=== Begin Enclosure ===

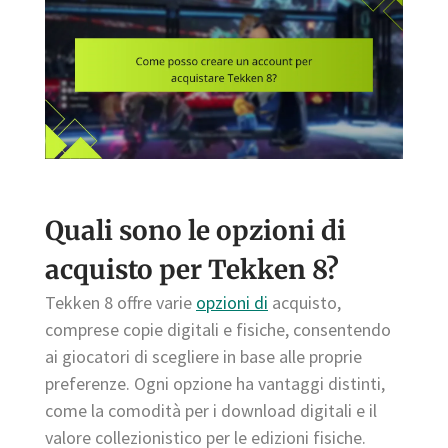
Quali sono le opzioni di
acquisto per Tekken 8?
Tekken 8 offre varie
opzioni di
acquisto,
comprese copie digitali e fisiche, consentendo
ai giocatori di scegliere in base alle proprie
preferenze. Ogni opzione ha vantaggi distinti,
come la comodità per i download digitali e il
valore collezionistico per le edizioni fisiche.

=== End Enclosure ===
=== Begin Enclosure ===

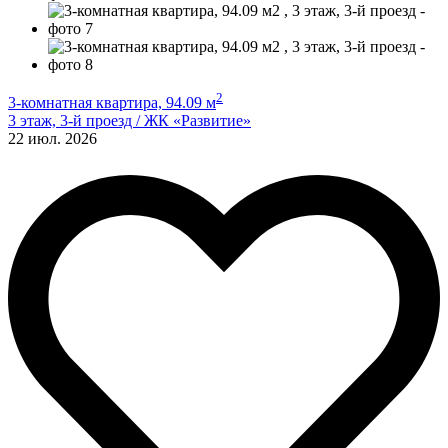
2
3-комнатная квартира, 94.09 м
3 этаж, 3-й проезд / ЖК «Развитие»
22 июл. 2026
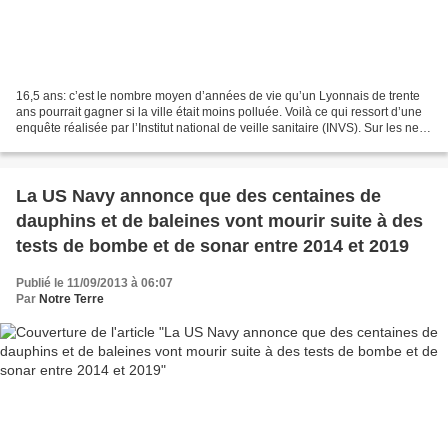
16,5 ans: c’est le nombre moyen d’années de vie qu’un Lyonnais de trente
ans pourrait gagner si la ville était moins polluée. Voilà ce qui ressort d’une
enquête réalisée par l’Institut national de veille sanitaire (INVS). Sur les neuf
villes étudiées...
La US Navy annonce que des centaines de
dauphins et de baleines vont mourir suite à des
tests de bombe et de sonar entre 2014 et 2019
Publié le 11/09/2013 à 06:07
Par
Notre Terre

=== End Enclosure ===

● PROBLEM DESCRIPTION
Copy in full every line of the items above that contains the word "digitali".

● EXPECTED OUTPUT
comprese copie digitali e fisiche, consentendo
come la comodità per i download digitali e il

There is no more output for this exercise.